Był to czas przygotowań i treningów nie tylko dla mnie (przyzwyczajenie do pchania przed sobą wózka, umiejętnego skręcania), ale też przyzwyczajanie córki, obserwacja jak ona to znosi, czy dobrze śpi, czy nawet jakie zabawki jej zabrać do wózka, którymi lubi się bawić najbardziej.

Zwykle biegam z nią 10-13 km. Szybko się okazało, że taki wózek to idealna kołyska dla dziecka, i zwykle po 1-2 km Kalina zasypiała, a budziła się gdy tylko zatrzymałem się po skończonym biegu. Oczywiście wózek musiał być pełen zabawek, na wypadek gdyby obudziła się w trakcie biegu. Kalina tak bardzo polubiła ten wózek, że jak stoi w pokoju to potrafi siedzieć w nim i bawić się nawet godzinę.
Na ok. miesiąc przed półmaratonem zrobiłem jeden trening z wózkiem na dystansie 21 km. Kalina spała do 17 km. Przekonałem się, że jest możliwie przebiegnięcie takiego dystansu z dzieckiem!

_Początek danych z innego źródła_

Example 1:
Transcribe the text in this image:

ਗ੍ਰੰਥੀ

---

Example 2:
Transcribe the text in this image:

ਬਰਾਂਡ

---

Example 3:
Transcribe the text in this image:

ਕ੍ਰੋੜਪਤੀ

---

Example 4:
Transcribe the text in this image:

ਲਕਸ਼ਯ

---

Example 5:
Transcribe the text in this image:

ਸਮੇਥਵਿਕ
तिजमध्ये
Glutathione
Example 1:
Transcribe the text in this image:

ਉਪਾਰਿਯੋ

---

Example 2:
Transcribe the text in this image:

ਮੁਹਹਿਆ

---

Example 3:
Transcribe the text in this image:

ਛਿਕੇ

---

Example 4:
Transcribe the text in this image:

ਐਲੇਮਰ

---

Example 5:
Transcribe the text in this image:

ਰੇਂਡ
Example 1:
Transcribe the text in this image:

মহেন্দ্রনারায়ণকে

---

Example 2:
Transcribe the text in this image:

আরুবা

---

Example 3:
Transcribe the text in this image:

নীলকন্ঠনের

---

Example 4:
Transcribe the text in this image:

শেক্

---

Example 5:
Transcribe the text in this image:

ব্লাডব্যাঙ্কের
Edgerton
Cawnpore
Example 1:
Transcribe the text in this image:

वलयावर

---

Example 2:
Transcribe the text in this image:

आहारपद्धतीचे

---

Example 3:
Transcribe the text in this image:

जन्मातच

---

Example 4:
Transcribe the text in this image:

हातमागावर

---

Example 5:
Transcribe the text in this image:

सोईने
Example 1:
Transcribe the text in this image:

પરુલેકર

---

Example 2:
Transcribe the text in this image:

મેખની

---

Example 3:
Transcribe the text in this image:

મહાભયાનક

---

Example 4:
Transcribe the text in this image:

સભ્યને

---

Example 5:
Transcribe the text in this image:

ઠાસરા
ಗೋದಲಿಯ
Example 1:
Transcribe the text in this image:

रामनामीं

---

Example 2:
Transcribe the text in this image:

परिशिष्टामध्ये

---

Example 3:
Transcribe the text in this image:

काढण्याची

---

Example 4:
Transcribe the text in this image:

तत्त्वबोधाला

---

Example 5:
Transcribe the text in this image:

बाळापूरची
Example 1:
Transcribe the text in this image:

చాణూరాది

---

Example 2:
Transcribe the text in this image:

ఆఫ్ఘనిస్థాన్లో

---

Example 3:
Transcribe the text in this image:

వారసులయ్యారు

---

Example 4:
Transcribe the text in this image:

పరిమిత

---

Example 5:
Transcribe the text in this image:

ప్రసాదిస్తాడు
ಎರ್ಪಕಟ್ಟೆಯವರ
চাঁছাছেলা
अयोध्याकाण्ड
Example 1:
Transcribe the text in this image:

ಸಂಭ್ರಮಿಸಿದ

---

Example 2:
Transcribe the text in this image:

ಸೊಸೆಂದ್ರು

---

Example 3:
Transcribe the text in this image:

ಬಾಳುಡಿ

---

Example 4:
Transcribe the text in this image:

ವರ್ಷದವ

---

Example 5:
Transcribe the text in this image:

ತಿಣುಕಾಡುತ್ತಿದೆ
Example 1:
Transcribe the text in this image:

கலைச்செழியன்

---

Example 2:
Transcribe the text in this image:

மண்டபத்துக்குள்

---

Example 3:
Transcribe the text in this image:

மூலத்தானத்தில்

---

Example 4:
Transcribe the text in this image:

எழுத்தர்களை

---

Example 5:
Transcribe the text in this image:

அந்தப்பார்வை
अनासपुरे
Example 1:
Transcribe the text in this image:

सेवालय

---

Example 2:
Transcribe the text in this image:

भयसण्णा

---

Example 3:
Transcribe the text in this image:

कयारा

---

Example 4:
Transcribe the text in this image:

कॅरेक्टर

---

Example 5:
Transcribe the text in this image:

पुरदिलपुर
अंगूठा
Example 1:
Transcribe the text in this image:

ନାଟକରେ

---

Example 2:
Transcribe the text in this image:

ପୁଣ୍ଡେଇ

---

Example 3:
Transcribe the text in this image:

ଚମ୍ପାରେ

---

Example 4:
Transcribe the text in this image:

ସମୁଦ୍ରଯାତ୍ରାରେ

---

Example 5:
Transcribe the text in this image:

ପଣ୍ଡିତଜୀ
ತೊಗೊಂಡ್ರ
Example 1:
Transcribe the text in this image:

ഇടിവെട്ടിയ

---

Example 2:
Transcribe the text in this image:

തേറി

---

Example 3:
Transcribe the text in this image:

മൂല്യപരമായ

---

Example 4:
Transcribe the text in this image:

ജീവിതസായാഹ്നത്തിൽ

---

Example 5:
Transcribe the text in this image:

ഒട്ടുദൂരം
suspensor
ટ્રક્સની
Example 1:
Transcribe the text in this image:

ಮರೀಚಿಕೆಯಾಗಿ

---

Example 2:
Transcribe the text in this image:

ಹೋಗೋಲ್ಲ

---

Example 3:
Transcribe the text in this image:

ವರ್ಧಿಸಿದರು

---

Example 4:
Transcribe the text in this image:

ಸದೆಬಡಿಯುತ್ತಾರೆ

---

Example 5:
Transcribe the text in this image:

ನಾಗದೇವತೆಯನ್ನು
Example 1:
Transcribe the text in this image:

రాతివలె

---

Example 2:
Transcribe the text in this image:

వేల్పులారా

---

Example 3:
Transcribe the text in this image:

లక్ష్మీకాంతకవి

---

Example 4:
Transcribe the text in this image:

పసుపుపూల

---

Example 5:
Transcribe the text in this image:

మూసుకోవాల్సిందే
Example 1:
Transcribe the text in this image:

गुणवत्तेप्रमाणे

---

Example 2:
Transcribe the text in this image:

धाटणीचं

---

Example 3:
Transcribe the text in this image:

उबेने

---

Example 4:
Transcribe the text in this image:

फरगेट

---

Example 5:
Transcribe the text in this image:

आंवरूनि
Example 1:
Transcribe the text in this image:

Nauczony doświadczeniem ostatnich kilku miesięcy, wiedziałem że strategia na bieg w Radomiu jest prosta – Kalina musi przez większość biegu spać. W związku z tym, konieczne było pojechanie do Radomia dzień wcześniej, aby uniknąć wyspania się przez nią z samochodzie. Plan okazał się skuteczny, Kalina w dzień biegu obudziła się wcześnie (czyżby czuła emocje przed swoim pierwszym w życiu startem?), i tuż przez godziną 10.00 była już na tyle zmęczona, że wiedziałem, że szybko zaśnie.

Bardzo dobrym pomysłem organizatorów było to, że osoby biegnące z wózkami wystartowały ok.  2-3 minut przed pozostałymi biegaczami. Dzięki temu mogliśmy swobodnie biec przed siebie, a nie wyprzedzać wszystkich biegaczy (początkowo mieliśmy startować na końcu, jednak na szczęście udało się przekonać organizatorów że to nie jest dobry pomysł).

Cały czas nie wiedziałem jakim tempem biec i jakie tempo utrzymam do samego końca. Nigdy nie startowałem z wózkiem,  a dotychczasowe bieganie było zwykłym truchtem.  Od początku starałem się utrzymywać mniej więcej równe tempo biegu. Elita biegu wyprzedziła mnie już na 3 km (-: Trochę później elita kobiet, chyba mniej więcej na 5-6 km, ale nie pamiętam dokładnie.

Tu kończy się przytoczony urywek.